WORK TASK: Reproduce the text of each record below verbatim, leaving out the pictures.

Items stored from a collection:
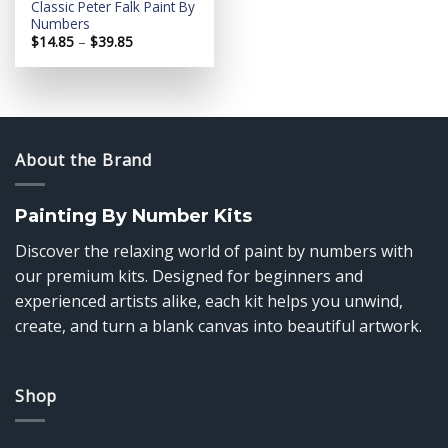
Classic Peter Falk Paint By
Numbers
Price
$
14.85
–
$
39.85
range:
$14.85
through
$39.85
About the Brand
Painting By Number Kits
Discover the relaxing world of paint by numbers with
our premium kits. Designed for beginners and
experienced artists alike, each kit helps you unwind,
create, and turn a blank canvas into beautiful artwork.
Shop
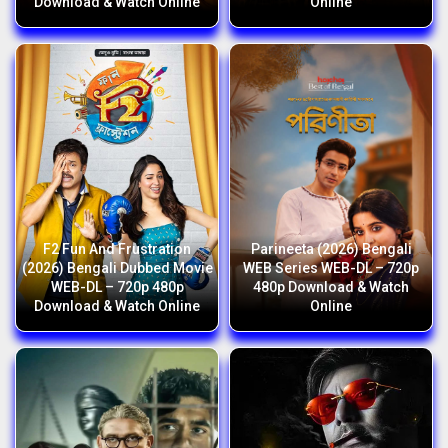
Download & Watch Online
Online
F2 Fun And Frustration
Parineeta (2026) Bengali
(2026) Bengali Dubbed Movie
WEB Series WEB-DL – 720p
WEB-DL – 720p 480p
480p Download & Watch
Download & Watch Online
Online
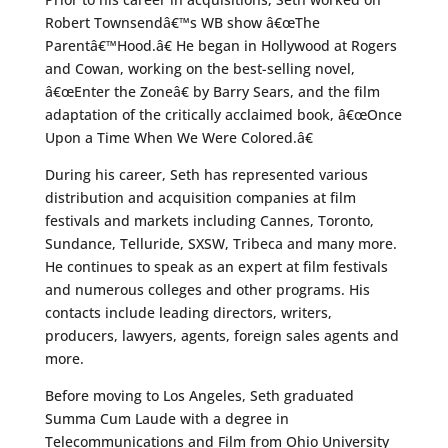
Robert Townsendâ€™s WB show â€œThe
Parentâ€™Hood.â€ He began in Hollywood at Rogers
and Cowan, working on the best-selling novel,
â€œEnter the Zoneâ€ by Barry Sears, and the film
adaptation of the critically acclaimed book, â€œOnce
Upon a Time When We Were Colored.â€
During his career, Seth has represented various
distribution and acquisition companies at film
festivals and markets including Cannes, Toronto,
Sundance, Telluride, SXSW, Tribeca and many more.
He continues to speak as an expert at film festivals
and numerous colleges and other programs. His
contacts include leading directors, writers,
producers, lawyers, agents, foreign sales agents and
more.
Before moving to Los Angeles, Seth graduated
Summa Cum Laude with a degree in
Telecommunications and Film from Ohio University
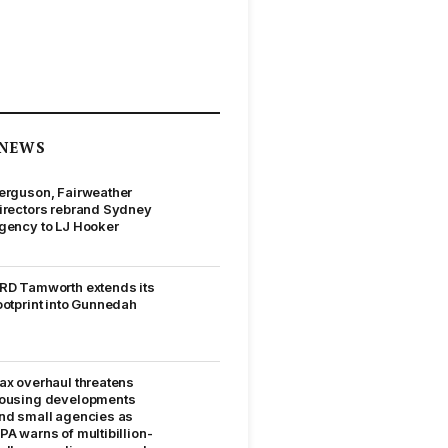
NEWS
erguson, Fairweather
irectors rebrand Sydney
gency to LJ Hooker
RD Tamworth extends its
ootprint into Gunnedah
ax overhaul threatens
ousing developments
nd small agencies as
PA warns of multibillion-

PROBLEM SOLUTION:
Classic Peter Falk Paint By
Numbers
Price
$
14.85
–
$
39.85
range:
$14.85
through
$39.85
About the Brand
Painting By Number Kits
Discover the relaxing world of paint by numbers with
our premium kits. Designed for beginners and
experienced artists alike, each kit helps you unwind,
create, and turn a blank canvas into beautiful artwork.
Shop
Download & Watch Online
Online
F2 Fun And Frustration
Parineeta (2026) Bengali
(2026) Bengali Dubbed Movie
WEB Series WEB-DL – 720p
WEB-DL – 720p 480p
480p Download & Watch
Download & Watch Online
Online
Robert Townsendâ€™s WB show â€œThe
Parentâ€™Hood.â€ He began in Hollywood at Rogers
and Cowan, working on the best-selling novel,
â€œEnter the Zoneâ€ by Barry Sears, and the film
adaptation of the critically acclaimed book, â€œOnce
Upon a Time When We Were Colored.â€
During his career, Seth has represented various
distribution and acquisition companies at film
festivals and markets including Cannes, Toronto,
Sundance, Telluride, SXSW, Tribeca and many more.
He continues to speak as an expert at film festivals
and numerous colleges and other programs. His
contacts include leading directors, writers,
producers, lawyers, agents, foreign sales agents and
more.
Before moving to Los Angeles, Seth graduated
Summa Cum Laude with a degree in
Telecommunications and Film from Ohio University
NEWS
erguson, Fairweather
irectors rebrand Sydney
gency to LJ Hooker
RD Tamworth extends its
ootprint into Gunnedah
ax overhaul threatens
ousing developments
nd small agencies as
PA warns of multibillion-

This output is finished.